Lip dubs were heavily promoted. Vimeo provided a “Lip Dub Stars” channel, labeling it a channel “we like” and securing commercial sponsorship for it.... Lip dubs were featured as a “Vimeo Obsession” on Vimeo’s home page.... “Lip dub” became one of the top seven key words that drew visitors to Vimeo ..., and appeared (in several variants) in an internal chart of top “searches per day” on the Vimeo Website
Furthermore, among the more dubious arguments made by the labels is claiming that Vimeo's decision to not use a tool to filter out copyright infringement is the equivalent of "willful blindness." This is wrong. The law does not say that sites need to make use of filters and other tools to find possibly infringing works -- in part because a tool cannot properly assess if a work is infringing. They also make the argument that because Vimeo put "lip dub" in meta tags it's proof that they were promoting infringement. That seems very weak for a number of reasons, not the least of which is that search engines haven't used meta tags in ages. Also, the labels argue that because Vimeo offered licensable songs for sale to videomakers it knew that it was committing and encouraging infringement. This seems particularly bizarre. It's attacking Vimeo for actually doing the right thing and helping its users license music. But, just because they do that, it doesn't give them direct knowledge of whether or not users licensed music elsewhere. Oh yeah, the labels also -- ridiculously -- claim that pre-1972 songs are not subject to the DMCA, despite multiple courts rejecting this argument.

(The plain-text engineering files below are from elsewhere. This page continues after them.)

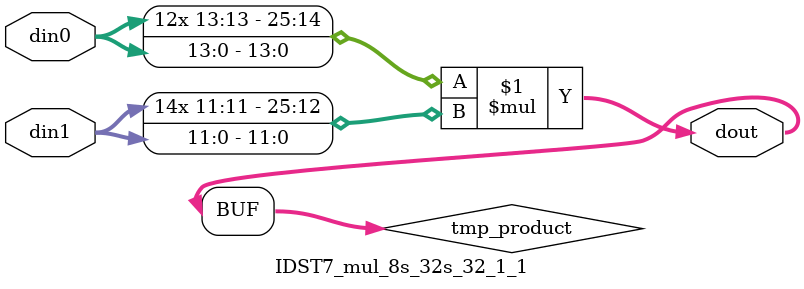
<source format=v>

`timescale 1 ns / 1 ps

 module IDST7_mul_8s_32s_32_1_1(din0, din1, dout);
parameter ID = 1;
parameter NUM_STAGE = 0;
parameter din0_WIDTH = 14;
parameter din1_WIDTH = 12;
parameter dout_WIDTH = 26;

input [din0_WIDTH - 1 : 0] din0; 
input [din1_WIDTH - 1 : 0] din1; 
output [dout_WIDTH - 1 : 0] dout;

wire signed [dout_WIDTH - 1 : 0] tmp_product;



























assign tmp_product = $signed(din0) * $signed(din1);








assign dout = tmp_product;





















endmodule

</source>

All that said, it still seems likely that Vimeo may have an uphill battle here. The fact that employees uploaded infringing works is going to make the case difficult, even if there are reasonable arguments for why they did it. The filing also has a bunch of quotes suggesting general awareness of infringement on the site, but "general" awareness is not enough to lose DMCA safe harbors. You need to be aware of specific infringement, and it's not entirely clear that that's true. There's one example of someone saying they weren't sure if something was licensed and offering to make a copy without music just to be safe, but that's not the same as knowing that the effort is definitely infringing. The other part that might come back to bite Vimeo is the lack of having a "repeat offender" policy for its DMCA takedowns. This is something that has tripped up others as well. The law requires such a policy, but it's unclear if Vimeo actually had one until about the time it was sued.
Still, it really does seem like this is yet another example of the labels fighting against how people enjoy culture today -- and how they help spread it. It's really shameful to see them on the attack, rather than figuring out ways to support it.